L’Iran, e sorprendentemente non la Russia, si starebbe rivelando la principale minaccia statale alle elezioni presidenziali statunitensi di novembre. A dirlo ovviamente non siamo noi ma recenti rapporti e analisi di esperti di sicurezza. Tra questi troviamo i ricercatori di Google, secondo i quali hacker sostenuti dall’Iran hanno preso di mira le campagne di Trump e Biden con attacchi di phishing.
Inoltre, l’FBI starebbe indagando sulle affermazioni di Trump secondo cui l’Iran avrebbe hackerato i suoi sistemi e starebbe divulgando materiali rubati ai media statunitensi.
Gli esperti sottolineano che il coinvolgimento degli USA in conflitti globali di alto profilo ha reso le elezioni un obiettivo primario per avversari stranieri. L’Iran, in particolare, ha mostrato un crescente interesse nel colpire l’ex presidente Trump e il governo USA dal gennaio 2020, quando un attacco aereo statunitense uccise il generale iraniano Qasem Soleimani.
James Turgal, ex vicedirettore dell’FBI, suggerisce che l’Iran stia seguendo il copione elaborato dalla Russia nel 2016 per interferire nelle elezioni presidenziali USA. La collaborazione più stretta tra Iran e Russia dall’invasione dell’Ucraina potrebbe aver facilitato lo scambio di tattiche.
Gli esperti avvertono anche che l’Iran potrebbe intensificare i suoi sforzi nell’ultimo mese del ciclo elettorale, utilizzando un approccio più sofisticato di hacking e divulgazione di informazioni rubate.

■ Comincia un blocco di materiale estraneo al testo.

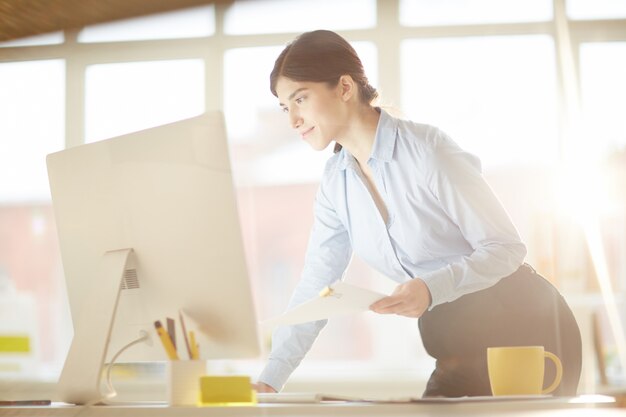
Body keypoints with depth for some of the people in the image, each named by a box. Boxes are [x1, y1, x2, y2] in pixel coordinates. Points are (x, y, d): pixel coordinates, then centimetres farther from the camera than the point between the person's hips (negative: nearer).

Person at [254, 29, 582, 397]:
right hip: (459, 346, 7)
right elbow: (316, 287, 1)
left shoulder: (427, 149, -20)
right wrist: (270, 379, -8)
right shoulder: (336, 182, 1)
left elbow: (506, 247, -17)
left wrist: (432, 288, -34)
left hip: (525, 328, -6)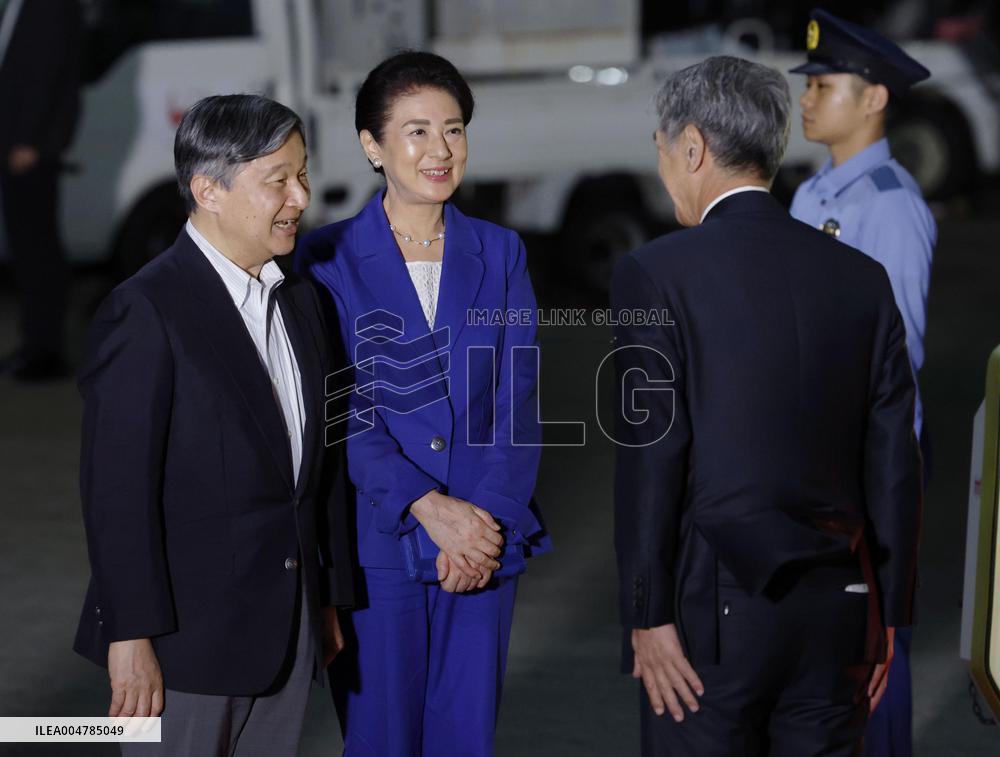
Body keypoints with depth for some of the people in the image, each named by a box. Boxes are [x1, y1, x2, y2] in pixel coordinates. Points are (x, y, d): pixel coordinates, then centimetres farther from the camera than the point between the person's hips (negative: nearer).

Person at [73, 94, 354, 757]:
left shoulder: (300, 300, 11)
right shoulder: (147, 311, -13)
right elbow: (117, 485, -16)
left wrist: (329, 599, 16)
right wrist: (131, 634, -19)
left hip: (287, 632, 7)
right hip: (190, 633, -7)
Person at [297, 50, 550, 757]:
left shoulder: (499, 253, 8)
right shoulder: (329, 258, -2)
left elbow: (517, 399, 3)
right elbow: (342, 407, -8)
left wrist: (489, 518, -10)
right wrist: (427, 506, -18)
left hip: (484, 540, 3)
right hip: (376, 541, -3)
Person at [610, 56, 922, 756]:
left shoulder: (657, 273, -7)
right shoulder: (862, 276, 7)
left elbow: (650, 455, -10)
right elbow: (894, 461, 7)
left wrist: (648, 617, -7)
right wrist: (888, 617, 13)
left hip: (712, 609, -4)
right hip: (835, 612, 5)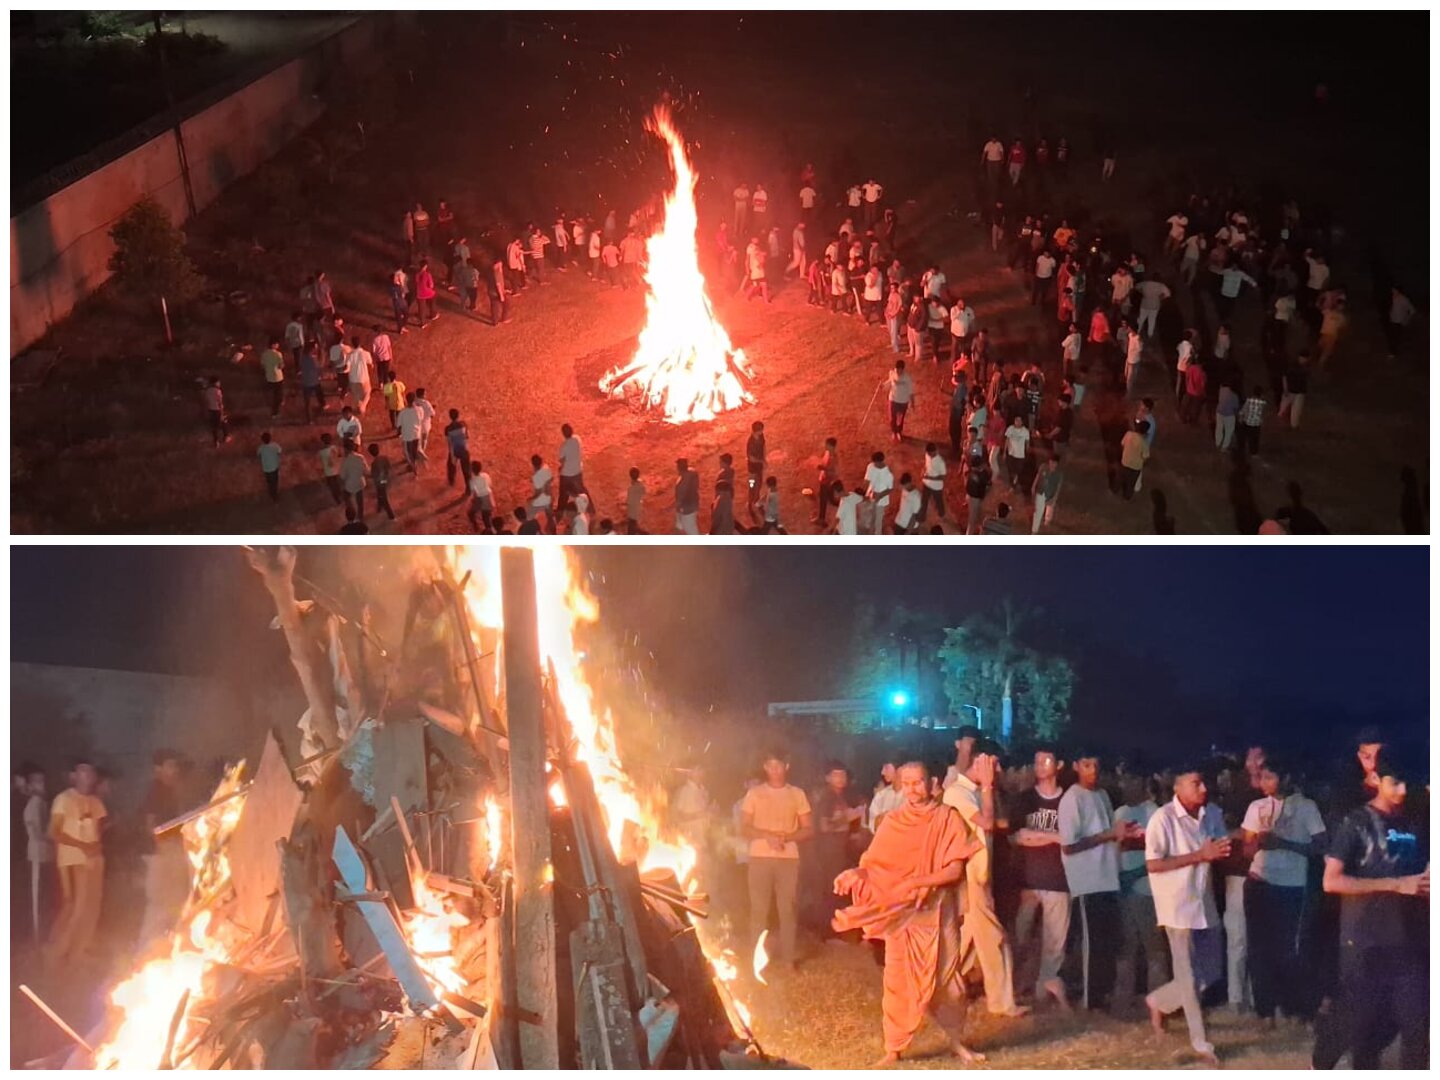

E mentre le autorità non hanno ancora confermato il coinvolgimento dell’Iran nelle presunte fughe di notizie della campagna di Trump, lo scorso venerdì OpenAI ha rivelato di aver scoperto e interrotto una campagna di disinformazione proveniente proprio dallo stato mediorientale. Secondo l’azienda di Sam Altman, l’operazione utilizzava ancora una volta ChatGPT per diffondere informazioni false online, comprese quelle relative alle elezioni presidenziali degli Stati Uniti.
La società ha dichiarato di aver bloccato diversi account legati alla campagna, che però non sembra aver raggiunto un pubblico significativo. Ben Nimmo, un investigatore principale di OpenAI esperto in campagne di influenza occulta, ha infatti affermato che l’operazione non ha mostrato segni di aver beneficiato di un coinvolgimento sostanziale del pubblico.
OpenAI aveva già rilasciato un rapporto in maggio, evidenziando altre cinque campagne online che utilizzavano le sue tecnologie per manipolare l’opinione pubblica e influenzare le dinamiche geopolitiche. Queste operazioni erano gestite da attori statali e aziende private in paesi come Russia, Cina, Israele e Iran.
Questa settimana, OpenAI ha identificato diversi account di ChatGPT utilizzati per generare testi e immagini come parte di una campagna segreta iraniana denominata Storm-2035. La campagna includeva contenuti su vari argomenti, come commenti sui candidati alle elezioni presidenziali statunitensi, la guerra a Gaza e l’indipendenza scozzese.
Tuttavia, la maggior parte dei post sui social media legati alla campagna ha ricevuto pochi o nessun like, condivisioni o commenti, e le prove di una loro diffusione sui social sono risultate scarse. Tanto rumore per nulla?